A very happy Friday, Scribblers. Today we are raising our glasses to the lovely Donna Moore, who has birthed the historical crime “The Unpicking” today! I had the pleasure of speaking to Donna about the research into Victorian Scotland’s dark past, and what elements made their way into the novel…
Isabelle: Donna Moore is author of the upcoming historical crime novel, "The Unpicking," a book which appeals to my search for strong female protagonists, and I’m excited to jump right into a discussion… Donna, your novel delves into the lives of three so-called "hysterical women" fighting against systemic corruption and injustice, in Victorian Scotland. Let's start by discussing the theme of sexism in the police force. How does your book shed light on this issue?
Donna Moore: The Unpicking is split into three parts. Each part is set in a different time period and each one focuses on the position of women during a period of great flux and upheaval which brought enormous changes in many aspects of women’s lives – economically, socially, politically and legally.
So in Part 1 – “The Birdcage”, set in 1877 – the protagonist is committed to an asylum by her husband, so that he can get his hands on her money.
In Part 2 – “The Lock”, set in 1894 – the focus is on the policing of women’s bodies both morally and medically, the vulnerability of working-class women and girls, and the essential criminalisation of women with syphilis.
In Part 3 – “The Turnkey”, set in 1919, the protagonist, Mabel, is one of the first women to join the police force in Glasgow. It’s set not only shortly after some women have been granted the vote but also soon after the end of World War I, a war which changed the whole of society and during which women proved themselves by doing men’s work. Some women experienced freedoms they previously only imagined and, as a result, Mabel can join a police force which would not have accepted her at all only a few years before, but she still has to cope with being extremely unwelcome.
I write about the misogyny Mabel has to put up with in a number of different ways, both large and small. She doesn’t have very many friends at the police station and her immediate boss is openly antagonistic – in fact, on her first day, her first duty is to make him a cup of tea! He makes it very clear to her that she’s not a real police officer and that her role is only to take statements from women and girls who’ve been subject to criminal assault.
Mabel discovers that such women, along with those who’ve been arrested, or even simply witnessed a crime, are treated very badly, and that the police don’t even make an effort to solve the crimes against them, and are more intent on punishing them. As for Mabel, she’s ignored, sneered at, talked about in derogatory terms and is left a present of dead mice, one of which is dressed in a doll’s apron and bonnet. She’s not allowed to sit in the open office with the other police officers – can’t have a woman sitting with all the men! Instead, she’d given her own office, which is just another thing that makes her unpopular, even though it was previously the cleaner’s cupboard. And, on one occasion, when she wants to accompany a very nervous young woman to Court, she’s told that she’s not allowed into the Courtroom as it wouldn’t be “seemly”, something I was really struck by when doing the research.

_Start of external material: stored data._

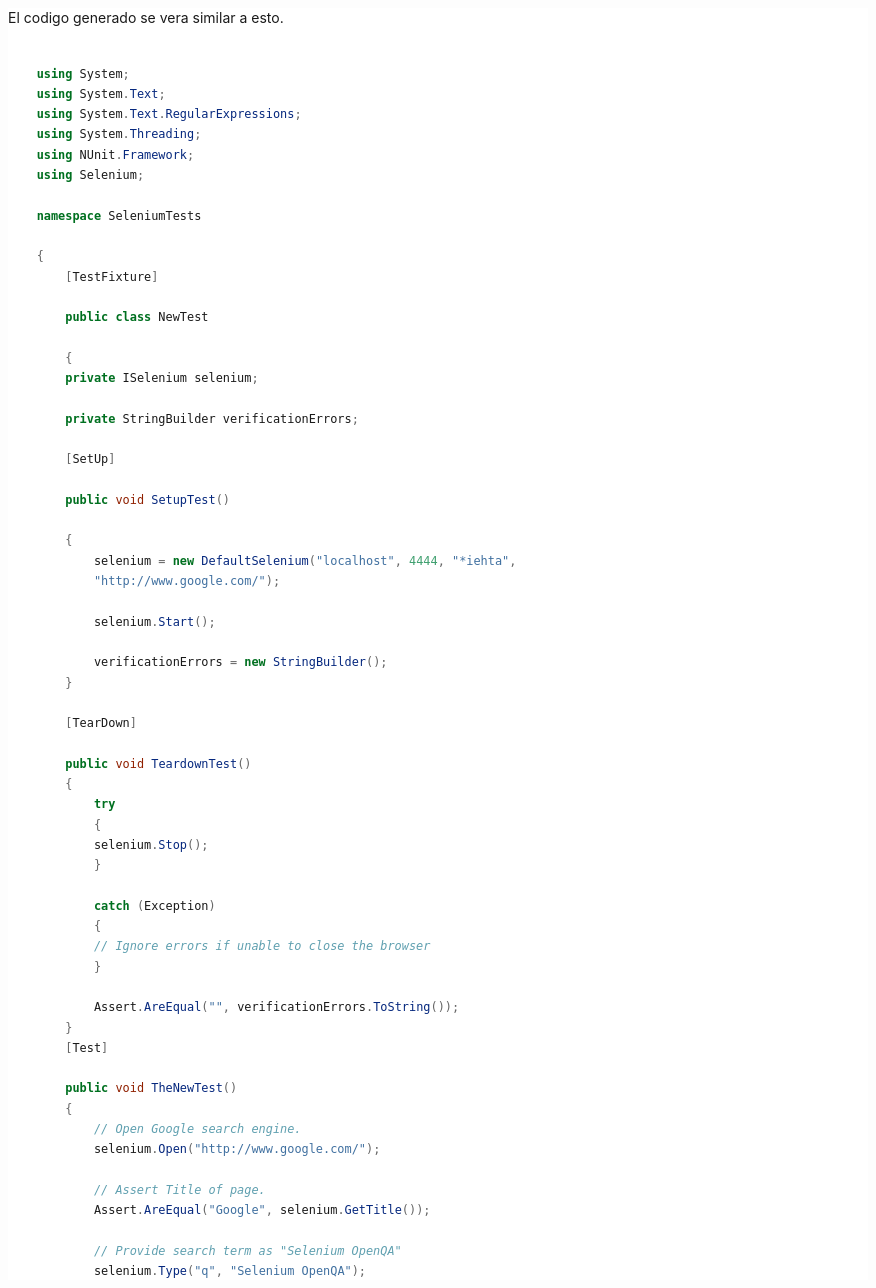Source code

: El codigo generado se vera similar a esto.

```csharp

    using System;
    using System.Text;
    using System.Text.RegularExpressions;
    using System.Threading;
    using NUnit.Framework;
    using Selenium;
    
    namespace SeleniumTests

    {
        [TestFixture]

        public class NewTest

        {
        private ISelenium selenium;

        private StringBuilder verificationErrors;

        [SetUp]

        public void SetupTest()

        {
            selenium = new DefaultSelenium("localhost", 4444, "*iehta",
            "http://www.google.com/");

            selenium.Start();

            verificationErrors = new StringBuilder();
        }

        [TearDown]

        public void TeardownTest()
        {
            try
            {
            selenium.Stop();
            }

            catch (Exception)
            {
            // Ignore errors if unable to close the browser
            }

            Assert.AreEqual("", verificationErrors.ToString());
        }
        [Test]

        public void TheNewTest()
        {
            // Open Google search engine.        
            selenium.Open("http://www.google.com/"); 
            
            // Assert Title of page.
            Assert.AreEqual("Google", selenium.GetTitle());
            
            // Provide search term as "Selenium OpenQA"
            selenium.Type("q", "Selenium OpenQA");
```

[^1]: El proxy es una tercera persona situada en el medio que pasa la
[^2]: El navegador se inicia con un perfil de configuración que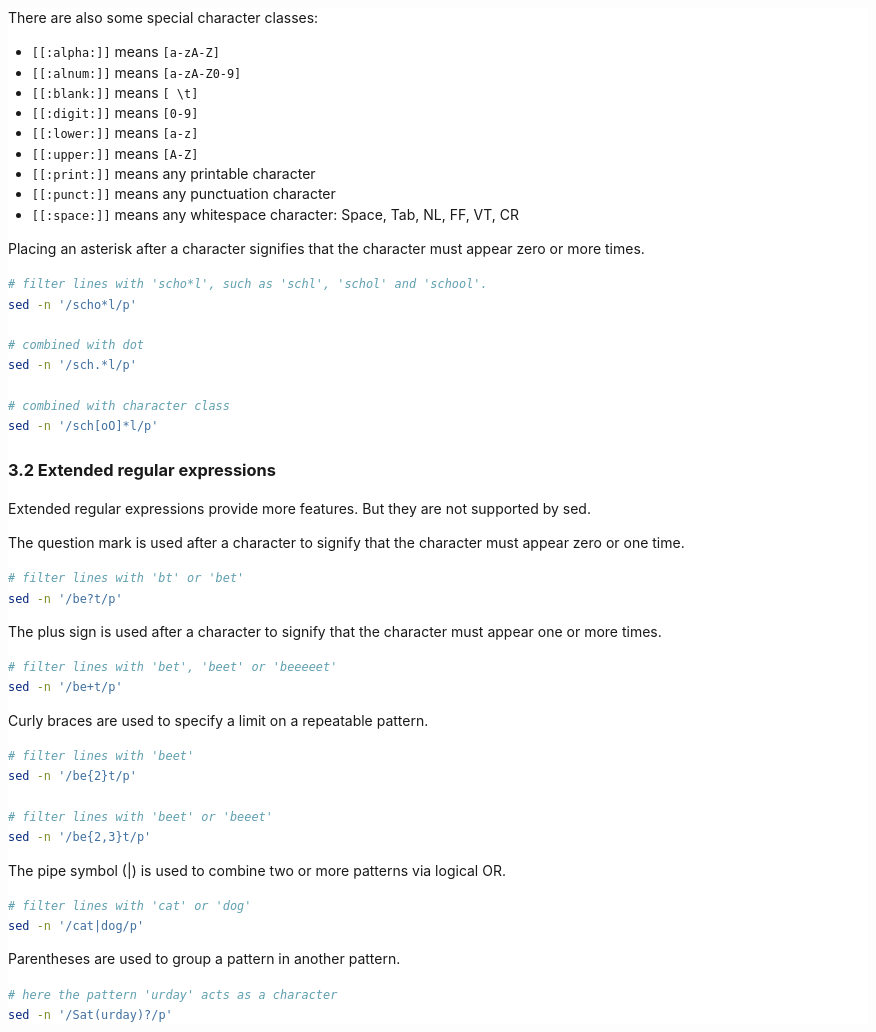 There are also some special character classes:

* `[[:alpha:]]` means `[a-zA-Z]`
* `[[:alnum:]]` means `[a-zA-Z0-9]`
* `[[:blank:]]` means `[ \t]`
* `[[:digit:]]` means `[0-9]`
* `[[:lower:]]` means `[a-z]`
* `[[:upper:]]` means `[A-Z]`
* `[[:print:]]` means any printable character
* `[[:punct:]]` means any punctuation character
* `[[:space:]]` means any whitespace character: Space, Tab, NL, FF, VT, CR

Placing an asterisk after a character signifies that the character must appear
zero or more times.

```bash
# filter lines with 'scho*l', such as 'schl', 'schol' and 'school'.
sed -n '/scho*l/p'

# combined with dot
sed -n '/sch.*l/p'

# combined with character class
sed -n '/sch[oO]*l/p'
```

### 3.2 Extended regular expressions

Extended regular expressions provide more features.
But they are not supported by sed.

The question mark is used after a character to signify that the character must
appear zero or one time.

```bash
# filter lines with 'bt' or 'bet'
sed -n '/be?t/p'
```

The plus sign is used after a character to signify that the character must
appear one or more times.

```bash
# filter lines with 'bet', 'beet' or 'beeeeet'
sed -n '/be+t/p'
```

Curly braces are used to specify a limit on a repeatable pattern.

```bash
# filter lines with 'beet'
sed -n '/be{2}t/p'

# filter lines with 'beet' or 'beeet'
sed -n '/be{2,3}t/p'
```

The pipe symbol (\|) is used to combine two or more patterns via logical OR.

```bash
# filter lines with 'cat' or 'dog'
sed -n '/cat|dog/p'
```

Parentheses are used to group a pattern in another pattern.

```bash
# here the pattern 'urday' acts as a character
sed -n '/Sat(urday)?/p'
```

Isabelle: It's intriguing how ‘The Unpicking’ spans across different time periods. Can you elaborate on the portrayal of sexism in the police force from the 1880s to the present day? How have things evolved or perhaps remained unchanged?
Donna Moore: The history of policing as we know it in the UK is actually of pretty recent origin. National policing as we know it has only been in existence since about the 1850s. Needless to say, this new police force, as well as the whole court system, were very male-dominated, underlined by the double standards that existed. Adultery by a wife was grounds for divorce; adultery by a husband wasn’t, except where there was also cruelty. Women were arrested for soliciting; there was no such equivalent law for men.